Dataset entries
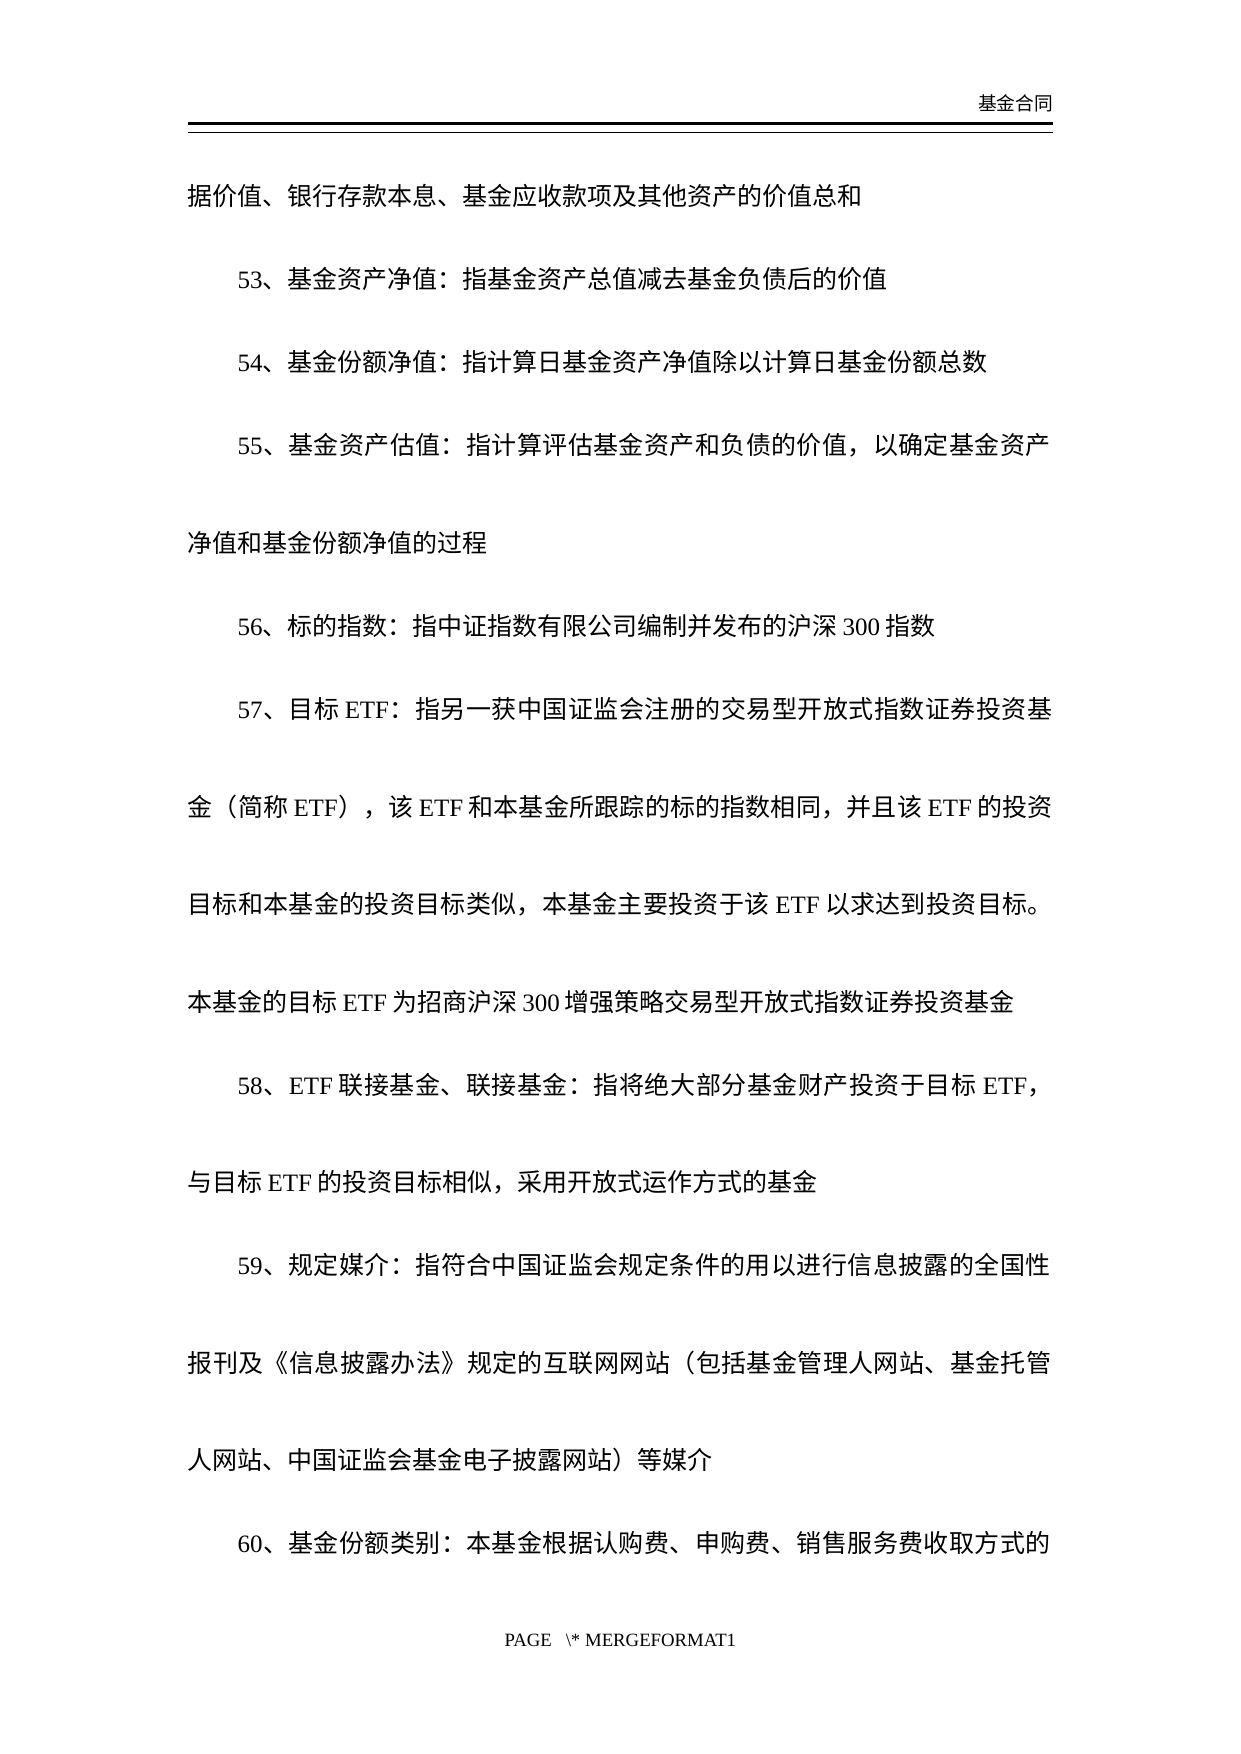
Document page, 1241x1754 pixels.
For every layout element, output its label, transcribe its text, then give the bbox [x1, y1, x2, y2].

text 57、目标ETF：指另一获中国证监会注册的交易型开放式指数证券投资基金（简称ETF），该ETF和本基金所跟踪的标的指数相同，并且该ETF的投资目标和本基金的投资目标类似，本基金主要投资于该ETF以求达到投资目标。本基金的目标ETF为招商沪深300增强策略交易型开放式指数证券投资基金 [187, 675, 1053, 1033]
text 59、规定媒介：指符合中国证监会规定条件的用以进行信息披露的全国性报刊及《信息披露办法》规定的互联网网站（包括基金管理人网站、基金托管人网站、中国证监会基金电子披露网站）等媒介 [187, 1231, 1053, 1491]
text 53、基金资产净值：指基金资产总值减去基金负债后的价值 [187, 245, 1053, 310]
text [187, 1509, 1053, 1574]
text 54、基金份额净值：指计算日基金资产净值除以计算日基金份额总数 [187, 328, 1053, 393]
text 58、ETF联接基金、联接基金：指将绝大部分基金财产投资于目标ETF，与目标ETF的投资目标相似，采用开放式运作方式的基金 [187, 1051, 1053, 1213]
text 55、基金资产估值：指计算评估基金资产和负债的价值，以确定基金资产净值和基金份额净值的过程 [187, 411, 1053, 574]
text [187, 162, 1053, 227]
text 56、标的指数：指中证指数有限公司编制并发布的沪深300指数 [187, 592, 1053, 657]
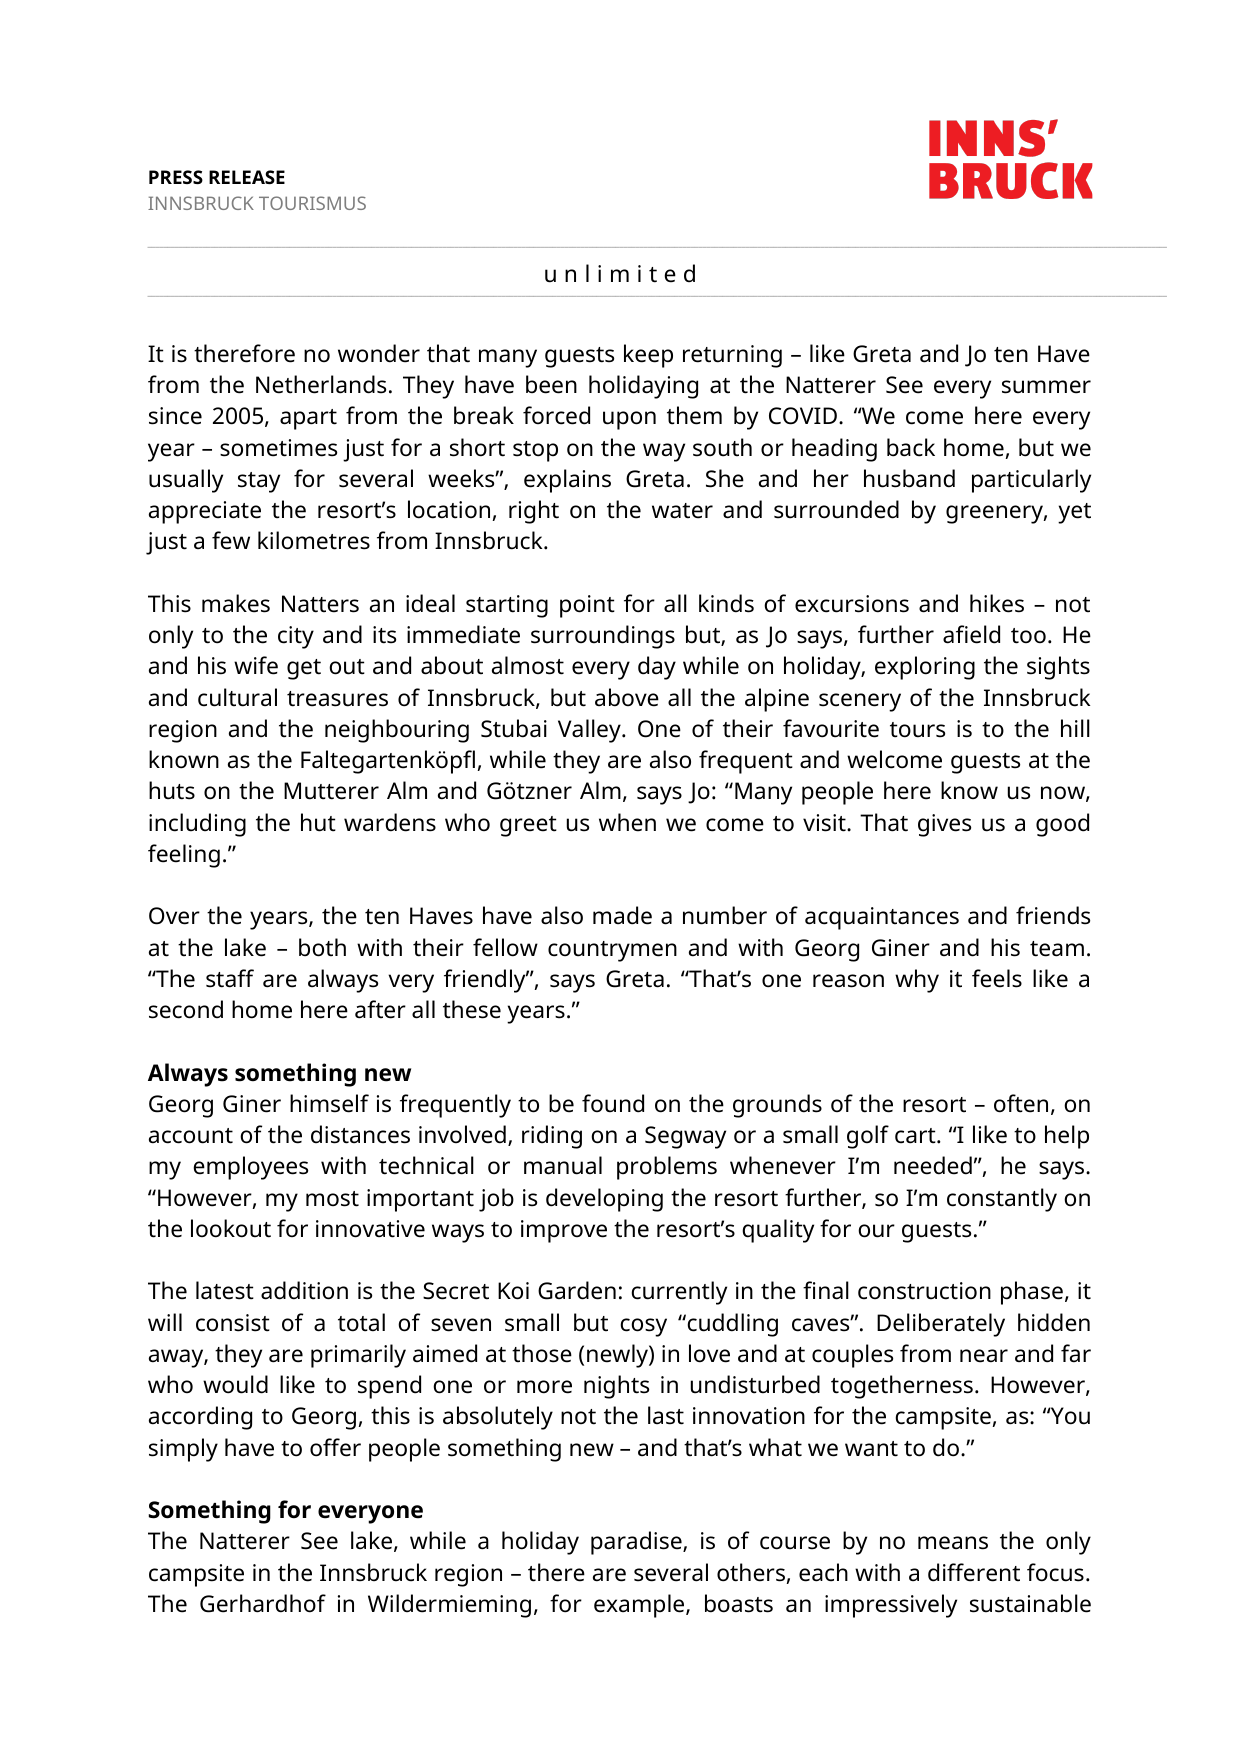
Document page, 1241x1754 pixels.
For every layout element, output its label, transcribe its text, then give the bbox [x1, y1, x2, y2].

TASK ITEM
The line containing "text [187, 1509, 1053, 1574]" and every line after it, up to the last line of the data, should be returned exactly, without the pictures.

SOLUTION TO THIS EXERCISE
text [187, 1509, 1053, 1574]
text 54、基金份额净值：指计算日基金资产净值除以计算日基金份额总数 [187, 328, 1053, 393]
text 58、ETF联接基金、联接基金：指将绝大部分基金财产投资于目标ETF，与目标ETF的投资目标相似，采用开放式运作方式的基金 [187, 1051, 1053, 1213]
text 55、基金资产估值：指计算评估基金资产和负债的价值，以确定基金资产净值和基金份额净值的过程 [187, 411, 1053, 574]
text [187, 162, 1053, 227]
text 56、标的指数：指中证指数有限公司编制并发布的沪深300指数 [187, 592, 1053, 657]
Document page, 1241x1754 pixels.
For every layout element, output its label, transcribe its text, then give the bbox [x1, y1, x2, y2].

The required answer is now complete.